🤖 AI Summary
This study addresses the limited interpretability, robustness, and clinical trustworthiness of deep learning models in medical image classification—particularly their misalignment with human reasoning and clinical decision-making. To bridge this gap, we propose an “interpretability-by-design” paradigm that integrates causal inference with biologically inspired visual mechanisms. Our method introduces the CROCODILE general causal framework, a causal feature co-occurrence module, and the neuroscience-informed CoCoReco network. Technically, it unifies activation maximization, prototype-based part learning, feature disentanglement, domain-specific prior injection, and context-aware attention. Evaluated on breast mass classification, the approach delivers radiologist-aligned, interpretable predictions. The framework demonstrates strong cross-domain generalizability in healthcare, significantly improves out-of-distribution (OOD) robustness, and enhances diagnostic credibility. Notably, it establishes the first systematic integration of eXplainable AI (XAI) and causal learning in medical imaging.
📝 Abstract
This work aligns deep learning (DL) with human reasoning capabilities and needs to enable more efficient, interpretable, and robust image classification. We approach this from three perspectives: explainability, causality, and biological vision. Introduction and background open this work before diving into operative chapters.
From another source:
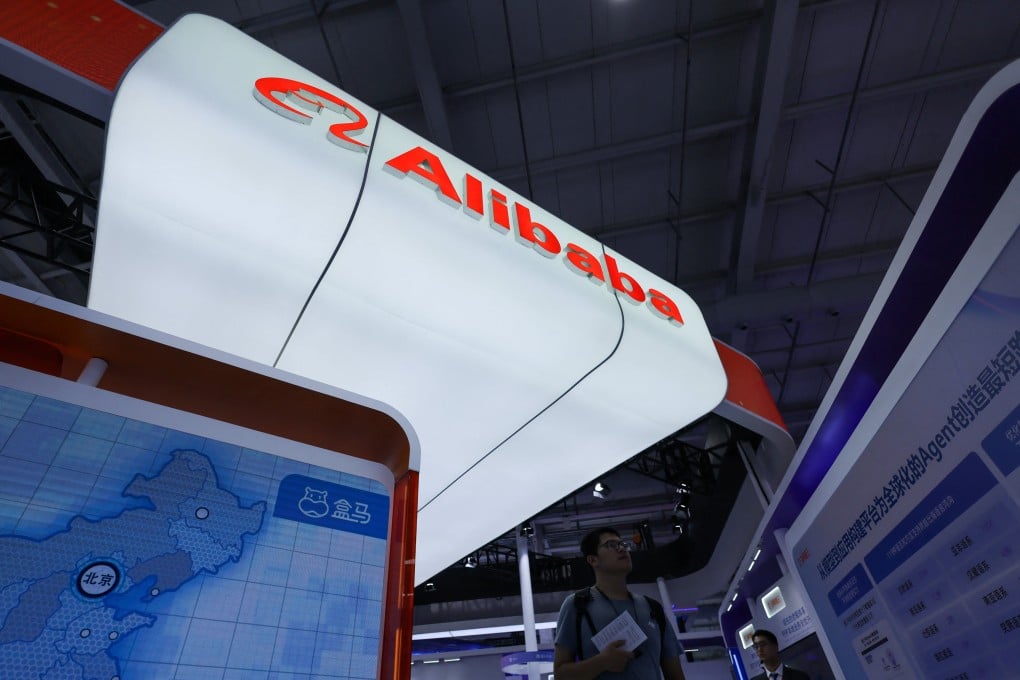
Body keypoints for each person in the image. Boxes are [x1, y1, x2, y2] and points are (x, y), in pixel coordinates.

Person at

First, we assess neural networks' visualization techniques for medical images and validate an explainable-by-design method for breast mass classification. A comprehensive review at the intersection of XAI and causality follows, where we introduce a general scaffold to organize past and future research, laying the groundwork for our second perspective. In the causality direction, we propose novel modules that exploit feature co-occurrence in medical images, leading to more effective and explainable predictions. We further introduce CROCODILE, a general framework that integrates causal concepts, contrastive learning, feature disentanglement, and prior knowledge to enhance generalization. Lastly, we explore biological vision, examining how humans recognize objects, and propose CoCoReco, a connectivity-inspired network with context-aware attention mechanisms. Overall, our key findings include: (i) simple activation maximization lacks insight for medical imaging DL models; (ii) prototypical-part learning is effective and radiologically aligned; (iii) XAI and causal ML are deeply connected; (iv) weak causal signals can be leveraged without a priori information to improve performance and interpretability; (v) our framework generalizes across medical domains and out-of-distribution data; (vi) incorporating biological circuit motifs improves human-aligned recognition. This work contributes toward human-aligned DL and highlights pathways to bridge the gap between research and clinical adoption, with implications for improved trust, diagnostic accuracy, and safe deployment.